EXERCISE DESCRIPTION: Lay out the lines between the one containing "class: Asteroidea" and the one containing "family: Orchidaceae", inclusive, as a Markdown table with two columns: Row for a running number and Line for the line itself. Include only those lines from the entries, and leave out any blank lines.

RECORDS SHOWN:
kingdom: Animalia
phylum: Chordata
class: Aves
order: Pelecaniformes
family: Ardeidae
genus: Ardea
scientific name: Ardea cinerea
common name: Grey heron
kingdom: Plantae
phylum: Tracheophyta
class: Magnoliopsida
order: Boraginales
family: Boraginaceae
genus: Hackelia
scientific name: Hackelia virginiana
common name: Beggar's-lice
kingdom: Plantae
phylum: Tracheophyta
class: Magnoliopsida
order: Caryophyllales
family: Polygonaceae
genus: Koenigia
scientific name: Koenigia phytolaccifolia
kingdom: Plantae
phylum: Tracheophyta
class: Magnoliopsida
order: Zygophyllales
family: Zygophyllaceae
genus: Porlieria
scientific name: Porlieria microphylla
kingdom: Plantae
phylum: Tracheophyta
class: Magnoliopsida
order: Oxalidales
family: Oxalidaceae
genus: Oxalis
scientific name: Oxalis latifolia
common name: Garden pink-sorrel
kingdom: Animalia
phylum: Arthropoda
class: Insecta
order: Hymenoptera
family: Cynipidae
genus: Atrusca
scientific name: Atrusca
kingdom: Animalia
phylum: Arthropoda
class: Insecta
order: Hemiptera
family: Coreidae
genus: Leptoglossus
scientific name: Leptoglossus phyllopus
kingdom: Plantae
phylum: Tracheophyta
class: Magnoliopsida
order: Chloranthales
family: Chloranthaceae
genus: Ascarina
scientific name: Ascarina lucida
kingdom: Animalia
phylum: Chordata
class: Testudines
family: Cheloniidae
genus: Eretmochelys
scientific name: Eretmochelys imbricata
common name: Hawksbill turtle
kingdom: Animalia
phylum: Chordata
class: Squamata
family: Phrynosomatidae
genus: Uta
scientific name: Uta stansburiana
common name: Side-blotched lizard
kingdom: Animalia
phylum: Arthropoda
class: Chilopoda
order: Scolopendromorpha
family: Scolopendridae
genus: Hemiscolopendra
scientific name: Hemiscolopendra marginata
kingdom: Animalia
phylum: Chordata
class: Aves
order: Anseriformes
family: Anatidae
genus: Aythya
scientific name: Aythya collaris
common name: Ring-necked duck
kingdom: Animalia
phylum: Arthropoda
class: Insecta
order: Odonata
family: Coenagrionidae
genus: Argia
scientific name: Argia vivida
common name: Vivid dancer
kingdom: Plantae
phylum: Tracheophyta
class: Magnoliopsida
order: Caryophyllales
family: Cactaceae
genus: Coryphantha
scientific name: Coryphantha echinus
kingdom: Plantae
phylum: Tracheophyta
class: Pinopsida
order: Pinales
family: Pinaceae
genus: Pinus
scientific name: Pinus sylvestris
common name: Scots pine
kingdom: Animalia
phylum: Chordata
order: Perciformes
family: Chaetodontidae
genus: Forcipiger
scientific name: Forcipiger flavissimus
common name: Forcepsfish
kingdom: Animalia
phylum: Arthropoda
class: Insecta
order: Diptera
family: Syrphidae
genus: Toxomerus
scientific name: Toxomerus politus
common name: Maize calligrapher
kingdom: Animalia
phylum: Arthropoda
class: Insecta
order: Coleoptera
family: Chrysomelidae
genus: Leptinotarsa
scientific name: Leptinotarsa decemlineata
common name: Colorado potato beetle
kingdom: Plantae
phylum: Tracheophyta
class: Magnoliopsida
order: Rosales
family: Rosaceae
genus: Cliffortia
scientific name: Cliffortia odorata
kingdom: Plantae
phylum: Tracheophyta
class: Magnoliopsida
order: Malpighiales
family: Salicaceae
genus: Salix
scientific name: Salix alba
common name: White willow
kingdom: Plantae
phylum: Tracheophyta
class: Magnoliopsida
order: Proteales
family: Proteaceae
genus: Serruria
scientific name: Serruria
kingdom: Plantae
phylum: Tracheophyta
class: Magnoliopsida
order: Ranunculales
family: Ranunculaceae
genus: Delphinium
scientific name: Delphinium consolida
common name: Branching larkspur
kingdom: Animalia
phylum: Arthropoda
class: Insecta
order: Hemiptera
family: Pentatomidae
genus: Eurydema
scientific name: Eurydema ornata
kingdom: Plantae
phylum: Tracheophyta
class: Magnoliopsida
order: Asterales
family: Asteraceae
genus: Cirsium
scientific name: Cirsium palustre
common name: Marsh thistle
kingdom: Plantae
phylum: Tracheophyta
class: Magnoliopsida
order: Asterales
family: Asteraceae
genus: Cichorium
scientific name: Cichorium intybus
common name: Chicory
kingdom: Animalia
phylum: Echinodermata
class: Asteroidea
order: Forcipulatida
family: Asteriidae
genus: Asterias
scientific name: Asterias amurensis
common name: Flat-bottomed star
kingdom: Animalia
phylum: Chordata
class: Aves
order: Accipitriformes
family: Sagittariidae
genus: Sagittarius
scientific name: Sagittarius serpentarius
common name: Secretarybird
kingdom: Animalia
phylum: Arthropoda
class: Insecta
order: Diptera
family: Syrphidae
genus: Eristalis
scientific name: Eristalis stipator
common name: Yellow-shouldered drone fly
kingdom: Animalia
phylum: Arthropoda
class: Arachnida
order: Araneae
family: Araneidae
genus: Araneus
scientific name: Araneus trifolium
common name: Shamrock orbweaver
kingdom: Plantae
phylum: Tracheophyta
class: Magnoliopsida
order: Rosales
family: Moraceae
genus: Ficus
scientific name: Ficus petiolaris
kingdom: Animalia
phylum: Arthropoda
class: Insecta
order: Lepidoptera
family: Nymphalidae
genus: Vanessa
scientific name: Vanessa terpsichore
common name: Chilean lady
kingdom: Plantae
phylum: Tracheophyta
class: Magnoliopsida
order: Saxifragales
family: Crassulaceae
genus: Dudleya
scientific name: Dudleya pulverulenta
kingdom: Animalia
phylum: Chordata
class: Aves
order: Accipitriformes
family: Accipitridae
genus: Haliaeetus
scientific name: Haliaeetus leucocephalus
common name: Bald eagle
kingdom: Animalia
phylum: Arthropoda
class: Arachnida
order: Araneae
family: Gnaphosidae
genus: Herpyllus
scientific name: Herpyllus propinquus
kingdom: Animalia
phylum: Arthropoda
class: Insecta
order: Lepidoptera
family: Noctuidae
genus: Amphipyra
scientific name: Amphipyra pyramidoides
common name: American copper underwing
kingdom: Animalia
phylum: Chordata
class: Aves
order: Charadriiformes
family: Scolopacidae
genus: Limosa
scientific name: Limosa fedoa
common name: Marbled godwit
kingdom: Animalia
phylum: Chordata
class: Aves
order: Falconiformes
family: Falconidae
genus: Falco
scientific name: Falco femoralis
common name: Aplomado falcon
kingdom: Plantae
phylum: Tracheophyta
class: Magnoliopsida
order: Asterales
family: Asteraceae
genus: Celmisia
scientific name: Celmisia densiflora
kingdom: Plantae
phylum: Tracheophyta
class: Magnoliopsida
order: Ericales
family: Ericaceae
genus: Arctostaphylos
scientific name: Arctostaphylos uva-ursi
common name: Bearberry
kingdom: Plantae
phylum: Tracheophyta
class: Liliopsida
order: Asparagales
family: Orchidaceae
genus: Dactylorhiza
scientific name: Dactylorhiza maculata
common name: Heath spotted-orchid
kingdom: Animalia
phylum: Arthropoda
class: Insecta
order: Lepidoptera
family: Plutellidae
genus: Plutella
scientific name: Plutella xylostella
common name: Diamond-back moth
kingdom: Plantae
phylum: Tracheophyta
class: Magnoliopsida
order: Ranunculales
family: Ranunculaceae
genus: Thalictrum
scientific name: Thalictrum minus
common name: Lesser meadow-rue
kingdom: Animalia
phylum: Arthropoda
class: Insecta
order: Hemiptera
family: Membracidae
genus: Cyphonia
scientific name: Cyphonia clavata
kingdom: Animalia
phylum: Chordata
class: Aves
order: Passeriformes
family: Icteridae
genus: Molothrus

RESPONSE BELOW:
| Row | Line |
|---|---|
| 1 | class: Asteroidea |
| 2 | order: Forcipulatida |
| 3 | family: Asteriidae |
| 4 | genus: Asterias |
| 5 | scientific name: Asterias amurensis |
| 6 | common name: Flat-bottomed star |
| 7 | kingdom: Animalia |
| 8 | phylum: Chordata |
| 9 | class: Aves |
| 10 | order: Accipitriformes |
| 11 | family: Sagittariidae |
| 12 | genus: Sagittarius |
| 13 | scientific name: Sagittarius serpentarius |
| 14 | common name: Secretarybird |
| 15 | kingdom: Animalia |
| 16 | phylum: Arthropoda |
| 17 | class: Insecta |
| 18 | order: Diptera |
| 19 | family: Syrphidae |
| 20 | genus: Eristalis |
| 21 | scientific name: Eristalis stipator |
| 22 | common name: Yellow-shouldered drone fly |
| 23 | kingdom: Animalia |
| 24 | phylum: Arthropoda |
| 25 | class: Arachnida |
| 26 | order: Araneae |
| 27 | family: Araneidae |
| 28 | genus: Araneus |
| 29 | scientific name: Araneus trifolium |
| 30 | common name: Shamrock orbweaver |
| 31 | kingdom: Plantae |
| 32 | phylum: Tracheophyta |
| 33 | class: Magnoliopsida |
| 34 | order: Rosales |
| 35 | family: Moraceae |
| 36 | genus: Ficus |
| 37 | scientific name: Ficus petiolaris |
| 38 | kingdom: Animalia |
| 39 | phylum: Arthropoda |
| 40 | class: Insecta |
| 41 | order: Lepidoptera |
| 42 | family: Nymphalidae |
| 43 | genus: Vanessa |
| 44 | scientific name: Vanessa terpsichore |
| 45 | common name: Chilean lady |
| 46 | kingdom: Plantae |
| 47 | phylum: Tracheophyta |
| 48 | class: Magnoliopsida |
| 49 | order: Saxifragales |
| 50 | family: Crassulaceae |
| 51 | genus: Dudleya |
| 52 | scientific name: Dudleya pulverulenta |
| 53 | kingdom: Animalia |
| 54 | phylum: Chordata |
| 55 | class: Aves |
| 56 | order: Accipitriformes |
| 57 | family: Accipitridae |
| 58 | genus: Haliaeetus |
| 59 | scientific name: Haliaeetus leucocephalus |
| 60 | common name: Bald eagle |
| 61 | kingdom: Animalia |
| 62 | phylum: Arthropoda |
| 63 | class: Arachnida |
| 64 | order: Araneae |
| 65 | family: Gnaphosidae |
| 66 | genus: Herpyllus |
| 67 | scientific name: Herpyllus propinquus |
| 68 | kingdom: Animalia |
| 69 | phylum: Arthropoda |
| 70 | class: Insecta |
| 71 | order: Lepidoptera |
| 72 | family: Noctuidae |
| 73 | genus: Amphipyra |
| 74 | scientific name: Amphipyra pyramidoides |
| 75 | common name: American copper underwing |
| 76 | kingdom: Animalia |
| 77 | phylum: Chordata |
| 78 | class: Aves |
| 79 | order: Charadriiformes |
| 80 | family: Scolopacidae |
| 81 | genus: Limosa |
| 82 | scientific name: Limosa fedoa |
| 83 | common name: Marbled godwit |
| 84 | kingdom: Animalia |
| 85 | phylum: Chordata |
| 86 | class: Aves |
| 87 | order: Falconiformes |
| 88 | family: Falconidae |
| 89 | genus: Falco |
| 90 | scientific name: Falco femoralis |
| 91 | common name: Aplomado falcon |
| 92 | kingdom: Plantae |
| 93 | phylum: Tracheophyta |
| 94 | class: Magnoliopsida |
| 95 | order: Asterales |
| 96 | family: Asteraceae |
| 97 | genus: Celmisia |
| 98 | scientific name: Celmisia densiflora |
| 99 | kingdom: Plantae |
| 100 | phylum: Tracheophyta |
| 101 | class: Magnoliopsida |
| 102 | order: Ericales |
| 103 | family: Ericaceae |
| 104 | genus: Arctostaphylos |
| 105 | scientific name: Arctostaphylos uva-ursi |
| 106 | common name: Bearberry |
| 107 | kingdom: Plantae |
| 108 | phylum: Tracheophyta |
| 109 | class: Liliopsida |
| 110 | order: Asparagales |
| 111 | family: Orchidaceae |